GOAL OF THE EXERCISE »
Using the records below, output the stretch that opens with the line containing "www.amtrustfinancial.com/loss-control" and closes with the line containing "AmTrust maintains this", exactly and including both lines, with nothing more.

MATERIAL PROVIDED »
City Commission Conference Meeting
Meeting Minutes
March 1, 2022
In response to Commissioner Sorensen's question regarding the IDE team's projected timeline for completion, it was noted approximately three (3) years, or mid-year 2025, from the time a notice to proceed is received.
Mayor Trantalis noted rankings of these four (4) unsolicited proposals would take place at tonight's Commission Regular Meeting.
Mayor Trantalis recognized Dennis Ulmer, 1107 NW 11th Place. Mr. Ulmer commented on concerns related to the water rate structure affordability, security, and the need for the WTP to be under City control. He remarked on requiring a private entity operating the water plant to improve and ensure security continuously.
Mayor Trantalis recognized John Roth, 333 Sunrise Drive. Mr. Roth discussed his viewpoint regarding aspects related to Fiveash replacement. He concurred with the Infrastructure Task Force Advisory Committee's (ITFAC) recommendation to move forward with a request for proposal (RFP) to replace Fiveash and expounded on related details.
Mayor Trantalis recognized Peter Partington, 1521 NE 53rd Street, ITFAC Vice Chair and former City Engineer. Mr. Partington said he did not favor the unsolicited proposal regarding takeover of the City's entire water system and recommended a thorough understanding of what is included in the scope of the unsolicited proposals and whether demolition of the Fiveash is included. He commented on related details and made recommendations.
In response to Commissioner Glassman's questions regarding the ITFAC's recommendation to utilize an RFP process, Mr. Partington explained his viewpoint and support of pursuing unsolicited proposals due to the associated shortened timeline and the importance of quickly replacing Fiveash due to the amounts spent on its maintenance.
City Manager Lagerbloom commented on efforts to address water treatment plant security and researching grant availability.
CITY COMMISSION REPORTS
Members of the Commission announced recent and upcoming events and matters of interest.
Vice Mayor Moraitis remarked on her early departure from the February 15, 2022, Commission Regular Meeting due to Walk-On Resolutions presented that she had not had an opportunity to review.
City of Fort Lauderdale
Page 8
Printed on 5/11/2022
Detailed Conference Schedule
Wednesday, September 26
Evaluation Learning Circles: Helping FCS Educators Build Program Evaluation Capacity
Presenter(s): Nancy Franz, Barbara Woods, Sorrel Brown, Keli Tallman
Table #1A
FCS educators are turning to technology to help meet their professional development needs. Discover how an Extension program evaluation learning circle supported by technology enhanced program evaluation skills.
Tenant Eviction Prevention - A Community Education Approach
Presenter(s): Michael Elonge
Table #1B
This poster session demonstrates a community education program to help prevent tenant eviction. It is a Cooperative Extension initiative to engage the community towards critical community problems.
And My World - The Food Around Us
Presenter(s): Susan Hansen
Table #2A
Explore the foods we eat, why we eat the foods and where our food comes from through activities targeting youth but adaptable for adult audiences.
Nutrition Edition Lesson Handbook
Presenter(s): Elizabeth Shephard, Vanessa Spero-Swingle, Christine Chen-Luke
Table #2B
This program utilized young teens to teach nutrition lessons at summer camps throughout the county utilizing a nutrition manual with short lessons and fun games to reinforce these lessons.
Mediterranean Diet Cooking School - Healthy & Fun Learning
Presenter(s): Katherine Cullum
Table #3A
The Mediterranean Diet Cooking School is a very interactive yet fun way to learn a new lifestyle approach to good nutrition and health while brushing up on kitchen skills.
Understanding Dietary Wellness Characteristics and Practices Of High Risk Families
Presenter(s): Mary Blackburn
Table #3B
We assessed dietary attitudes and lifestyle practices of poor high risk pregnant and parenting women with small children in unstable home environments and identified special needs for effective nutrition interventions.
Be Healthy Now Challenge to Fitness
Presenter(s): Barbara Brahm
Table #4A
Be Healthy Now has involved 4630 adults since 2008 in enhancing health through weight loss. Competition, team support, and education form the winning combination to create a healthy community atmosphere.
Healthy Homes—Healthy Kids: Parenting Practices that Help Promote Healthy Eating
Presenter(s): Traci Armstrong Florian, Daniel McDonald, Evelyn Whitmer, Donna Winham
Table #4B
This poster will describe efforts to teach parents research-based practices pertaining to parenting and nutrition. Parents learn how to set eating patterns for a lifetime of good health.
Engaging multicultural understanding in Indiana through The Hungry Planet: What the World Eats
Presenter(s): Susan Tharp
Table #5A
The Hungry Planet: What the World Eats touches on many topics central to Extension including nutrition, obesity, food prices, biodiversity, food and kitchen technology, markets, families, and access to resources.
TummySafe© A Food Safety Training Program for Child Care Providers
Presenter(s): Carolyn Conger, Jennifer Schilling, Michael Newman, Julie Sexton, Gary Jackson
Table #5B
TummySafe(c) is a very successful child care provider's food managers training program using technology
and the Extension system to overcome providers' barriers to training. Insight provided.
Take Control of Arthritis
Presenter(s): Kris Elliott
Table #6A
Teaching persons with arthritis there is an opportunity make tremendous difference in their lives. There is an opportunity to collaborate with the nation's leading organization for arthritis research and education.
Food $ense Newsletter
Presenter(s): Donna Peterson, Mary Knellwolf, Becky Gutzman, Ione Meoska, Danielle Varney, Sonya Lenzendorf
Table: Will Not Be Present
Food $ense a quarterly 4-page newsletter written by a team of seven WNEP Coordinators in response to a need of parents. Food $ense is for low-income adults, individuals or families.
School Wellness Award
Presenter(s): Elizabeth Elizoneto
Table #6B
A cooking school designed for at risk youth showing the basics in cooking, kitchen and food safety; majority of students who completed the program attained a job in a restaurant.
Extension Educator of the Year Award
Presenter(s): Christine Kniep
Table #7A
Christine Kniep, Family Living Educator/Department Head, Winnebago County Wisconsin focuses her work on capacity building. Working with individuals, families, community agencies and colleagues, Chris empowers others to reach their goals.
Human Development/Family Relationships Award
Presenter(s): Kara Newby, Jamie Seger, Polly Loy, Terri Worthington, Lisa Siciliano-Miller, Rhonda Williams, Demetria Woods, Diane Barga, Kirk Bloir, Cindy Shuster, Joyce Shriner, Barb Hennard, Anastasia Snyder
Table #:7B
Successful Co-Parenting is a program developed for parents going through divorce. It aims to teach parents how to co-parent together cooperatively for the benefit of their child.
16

---

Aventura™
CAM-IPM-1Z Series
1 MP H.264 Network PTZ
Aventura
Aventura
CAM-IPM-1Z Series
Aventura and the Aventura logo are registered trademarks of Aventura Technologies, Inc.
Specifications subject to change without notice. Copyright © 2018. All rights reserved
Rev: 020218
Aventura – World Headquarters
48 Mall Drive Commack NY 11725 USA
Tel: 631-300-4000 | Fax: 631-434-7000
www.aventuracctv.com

==

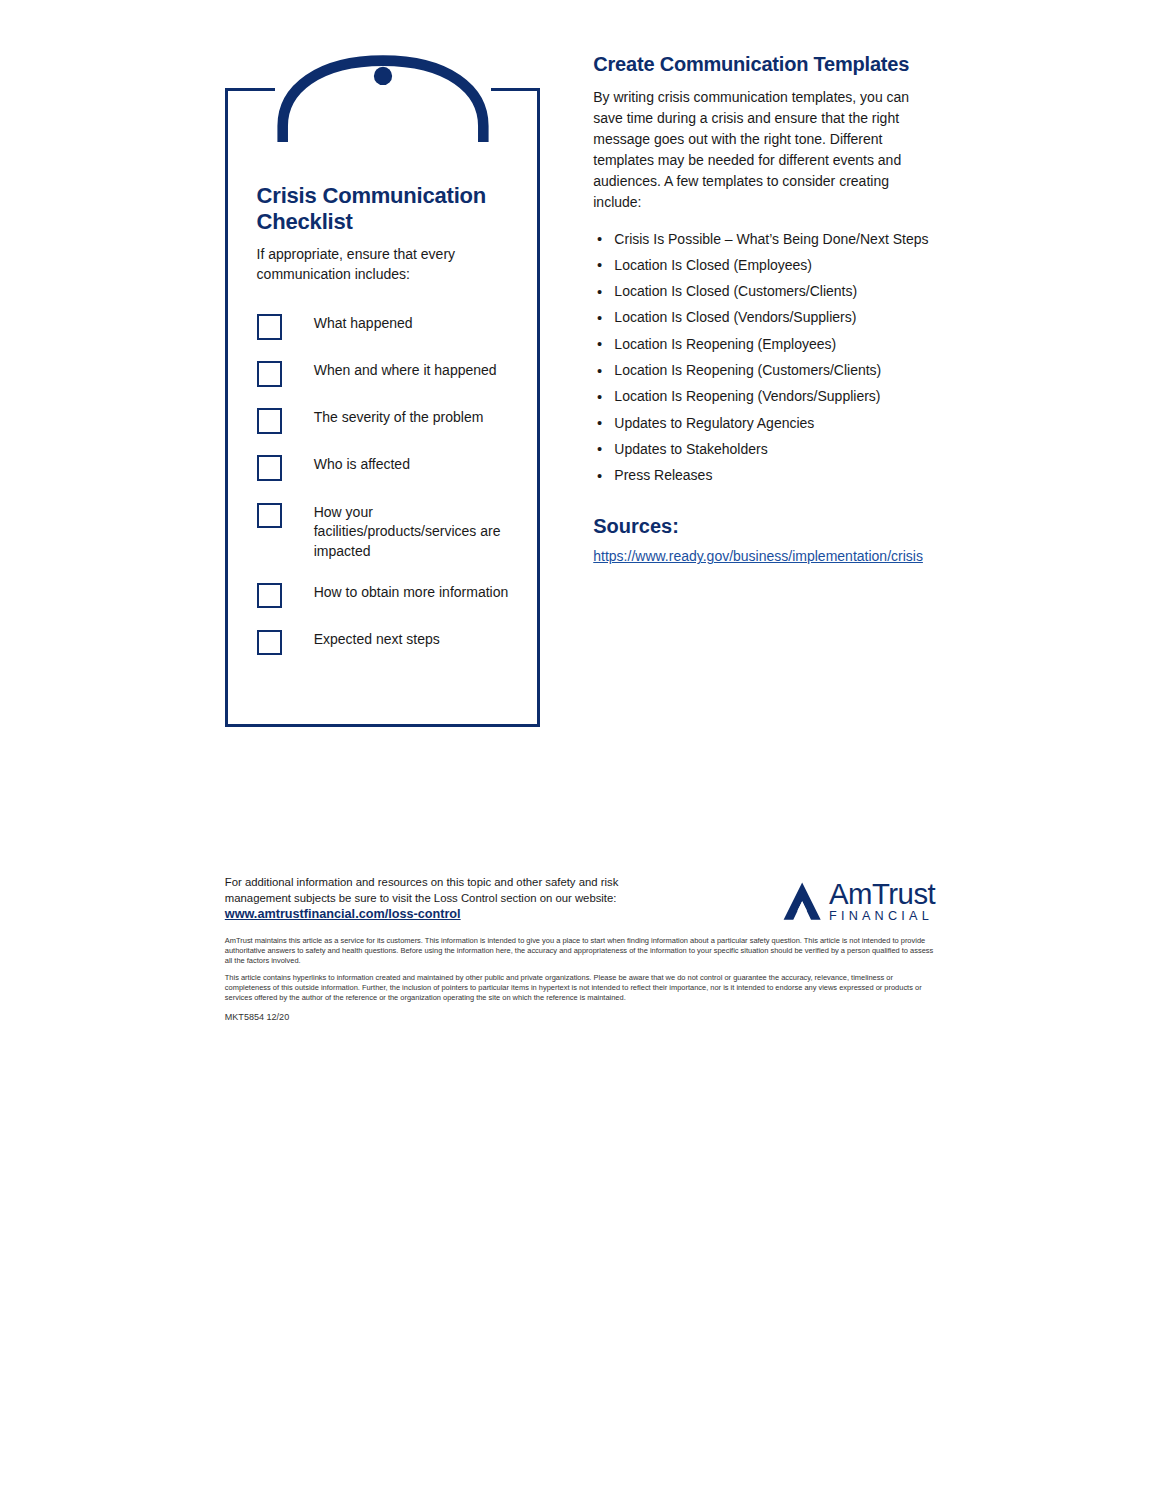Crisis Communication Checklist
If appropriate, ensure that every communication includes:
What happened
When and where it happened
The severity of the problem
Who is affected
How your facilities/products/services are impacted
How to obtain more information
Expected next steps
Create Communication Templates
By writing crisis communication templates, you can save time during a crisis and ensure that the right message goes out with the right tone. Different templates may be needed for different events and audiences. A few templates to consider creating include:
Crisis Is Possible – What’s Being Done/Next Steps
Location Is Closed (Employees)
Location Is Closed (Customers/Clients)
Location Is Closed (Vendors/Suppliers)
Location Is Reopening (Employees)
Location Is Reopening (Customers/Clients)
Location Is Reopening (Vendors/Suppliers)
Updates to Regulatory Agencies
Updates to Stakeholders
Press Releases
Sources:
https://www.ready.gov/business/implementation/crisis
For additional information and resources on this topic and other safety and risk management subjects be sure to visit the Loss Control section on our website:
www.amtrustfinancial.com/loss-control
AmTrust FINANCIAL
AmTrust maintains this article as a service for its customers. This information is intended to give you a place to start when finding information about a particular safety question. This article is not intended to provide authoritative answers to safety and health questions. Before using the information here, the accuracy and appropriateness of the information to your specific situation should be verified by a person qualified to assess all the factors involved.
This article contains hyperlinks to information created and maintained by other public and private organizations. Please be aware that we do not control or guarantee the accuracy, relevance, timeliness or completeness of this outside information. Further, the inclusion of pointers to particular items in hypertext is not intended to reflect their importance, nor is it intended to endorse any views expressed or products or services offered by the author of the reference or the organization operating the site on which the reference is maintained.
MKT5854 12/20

PROBLEM SOLUTION »
www.amtrustfinancial.com/loss-control
AmTrust FINANCIAL
AmTrust maintains this article as a service for its customers. This information is intended to give you a place to start when finding information about a particular safety question. This article is not intended to provide authoritative answers to safety and health questions. Before using the information here, the accuracy and appropriateness of the information to your specific situation should be verified by a person qualified to assess all the factors involved.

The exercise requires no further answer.